Being Out Has Its Ups & Downs

By Lauren Ober

As long as I’ve worked at newspapers — a whopping three years — I’ve been open about my sexuality. I’ve always looked at being gay as a non-issue, perhaps because I’m oblivious and perhaps because I’ve had the good fortune of living in places where one’s sexuality doesn’t take top billing. I began my soon-to-be illustrious career at The Citizen, a 13,000-circulation paper in Auburn, N.Y., just west of Syracuse. Central New York isn’t known as a bastion of liberalism, nor does it pledge any allegiance to neocon values. It’s just kind of neutral. There were three gay people in Auburn — me and two men, who, of course, worked at the local theater. Surely, there were others of the homosexual persuasion in Auburn, but I never met them. Timmy, Travis and I were the only ones. Some folks in town flitted with same-sex dalliances, and there were even a few rumored bisexuals, but that was the extent of the sexual diversity in Auburn.


For the nearly two years I spent in Central New York, my colleagues at The Citizen never bothered me about being gay. Most were recent college grads, serving a brief tour of duty in the community news trenches, and to them my sexuality was nothing spectacular. I never heard any disparaging comments, though I did have one colleague who thought he could "convert” me by strategically placing photocopied pictures of himself in my desk drawers. For the most part, my sexuality never came up. Granted, I never dated anyone in my time there, so I was only gay in theory and perhaps as a result, less threatening.


After 20 months (yes, I was counting) in Auburn, I hightailed it out of there in search of greener pastures, or at least greener mountains, in Vermont, where I had been offered a job at The Burlington Free Press.
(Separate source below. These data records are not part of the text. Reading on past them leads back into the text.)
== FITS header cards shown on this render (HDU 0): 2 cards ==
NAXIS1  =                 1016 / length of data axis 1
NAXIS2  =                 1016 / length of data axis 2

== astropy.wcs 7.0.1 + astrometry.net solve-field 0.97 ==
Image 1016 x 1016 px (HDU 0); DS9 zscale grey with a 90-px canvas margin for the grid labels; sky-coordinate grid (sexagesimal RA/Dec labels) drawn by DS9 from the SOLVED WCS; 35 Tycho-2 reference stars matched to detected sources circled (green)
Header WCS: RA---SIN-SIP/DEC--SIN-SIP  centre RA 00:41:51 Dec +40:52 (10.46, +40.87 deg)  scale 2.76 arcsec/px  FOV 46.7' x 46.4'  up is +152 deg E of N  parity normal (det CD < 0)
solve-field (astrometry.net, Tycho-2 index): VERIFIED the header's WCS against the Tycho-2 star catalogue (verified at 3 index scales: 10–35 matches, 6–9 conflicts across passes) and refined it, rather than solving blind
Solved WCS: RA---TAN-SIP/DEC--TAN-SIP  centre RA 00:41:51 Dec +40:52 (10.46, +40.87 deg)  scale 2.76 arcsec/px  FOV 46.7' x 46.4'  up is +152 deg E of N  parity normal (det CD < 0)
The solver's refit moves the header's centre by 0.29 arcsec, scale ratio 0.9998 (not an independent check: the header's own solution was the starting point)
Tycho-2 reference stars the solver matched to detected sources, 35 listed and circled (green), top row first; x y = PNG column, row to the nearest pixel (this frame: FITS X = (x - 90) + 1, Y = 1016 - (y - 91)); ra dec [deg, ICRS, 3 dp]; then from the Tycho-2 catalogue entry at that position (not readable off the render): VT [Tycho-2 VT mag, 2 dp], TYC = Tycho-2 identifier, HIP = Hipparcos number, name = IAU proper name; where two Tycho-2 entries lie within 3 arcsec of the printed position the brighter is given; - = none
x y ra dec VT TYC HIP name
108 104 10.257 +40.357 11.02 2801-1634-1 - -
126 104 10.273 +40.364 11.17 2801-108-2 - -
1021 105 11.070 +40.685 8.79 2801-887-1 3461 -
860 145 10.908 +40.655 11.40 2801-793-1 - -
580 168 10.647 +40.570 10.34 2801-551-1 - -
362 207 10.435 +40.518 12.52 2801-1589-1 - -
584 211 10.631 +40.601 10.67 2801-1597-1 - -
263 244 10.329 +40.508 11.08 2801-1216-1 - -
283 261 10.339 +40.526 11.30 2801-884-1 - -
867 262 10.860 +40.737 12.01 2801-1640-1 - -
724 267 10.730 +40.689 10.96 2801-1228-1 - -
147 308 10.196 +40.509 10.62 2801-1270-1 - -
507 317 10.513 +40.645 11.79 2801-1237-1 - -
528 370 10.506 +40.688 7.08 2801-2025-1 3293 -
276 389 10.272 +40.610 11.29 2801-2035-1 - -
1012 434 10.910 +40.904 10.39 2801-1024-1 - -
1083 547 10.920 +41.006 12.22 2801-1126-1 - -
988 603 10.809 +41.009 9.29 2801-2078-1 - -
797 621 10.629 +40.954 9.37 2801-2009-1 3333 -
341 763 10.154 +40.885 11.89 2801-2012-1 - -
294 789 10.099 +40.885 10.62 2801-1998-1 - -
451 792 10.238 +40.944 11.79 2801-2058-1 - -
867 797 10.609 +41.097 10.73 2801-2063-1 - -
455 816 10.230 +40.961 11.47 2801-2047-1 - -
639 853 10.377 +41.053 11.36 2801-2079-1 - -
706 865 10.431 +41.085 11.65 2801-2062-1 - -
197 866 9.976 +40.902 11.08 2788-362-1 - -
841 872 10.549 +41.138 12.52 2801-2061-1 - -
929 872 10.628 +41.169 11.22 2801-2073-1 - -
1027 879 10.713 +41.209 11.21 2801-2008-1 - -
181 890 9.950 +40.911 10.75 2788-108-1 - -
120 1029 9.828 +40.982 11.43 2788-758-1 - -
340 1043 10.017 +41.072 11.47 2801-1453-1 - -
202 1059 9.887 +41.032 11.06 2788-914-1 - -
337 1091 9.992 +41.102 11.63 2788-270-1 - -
I thought I had struck homo gold. I would be living in a gay utopia where same-sex-loving folks could get unionized to each other and nobody would bat an eyelash. Gay people in Vermont have nearly the same rights as everyone else, and they hold hands in public without getting pummeled, and most don’t even know what a closet looks like. No way! So why doesn’t my newsroom show any love to the queers?


OK, so that’s not entirely fair. We write about gay people — when I propose the story. Other people have sub-beats here — weather, the environment, immigrants and refugees. I have the de facto homo beat. Any time a lavender press release crosses the metro desk, it gets sent in my direction. When gay advocacy groups call the office, they get forwarded to me. I don’t mind this pigeonholing, because I actually like writing stories about the LGBT community. But I feel that other people should try their hand at it as well. The queers won’t bite.

I don’t mind doing LGBT stories, and there are actually some I’d really like to tackle. But there have been times when my editors have questioned my integrity and my ability to be impartial about LGBT issues. When I covered a debate between a radio talk show host and a queer youth group, I was asked if I was part of the youth group. Well, one, I’m not a youth, and two, I know my boundaries. I would hardly expect them to ask a black staffer (if we ever had one) if he or she was a member of the NAACP before covering a story about the black community.


Not only have my editors brought up my sexuality, but so too have my colleagues. One co-worker told a man that neither of us knew that I was "off the market” because I " batted for the other team.” Another woman I work with told a co-worker not to talk to me because I was gay. She thought she was being funny — apparently it was said in jest — but it was apropos of nothing and off color at best. In another attempt to at humor, one colleague asked me how it was that a local mentoring group let me work with children, seeing as how I was gay. Hilarious. That same colleague’s boyfriend worried aloud about the two of us going shopping together: He didn’t want his girlfriend coming back with "combat boots and a black leather jacket.” Apparently that’s the lesbian uniform. And I thought it was anything plaid.


I can’t explain the difference in the two newsrooms, because my behavior has been the same at both. I suppose sexuality is a hurdle that some people just can’t quite get over. But it’d be nice if they tried to jump it.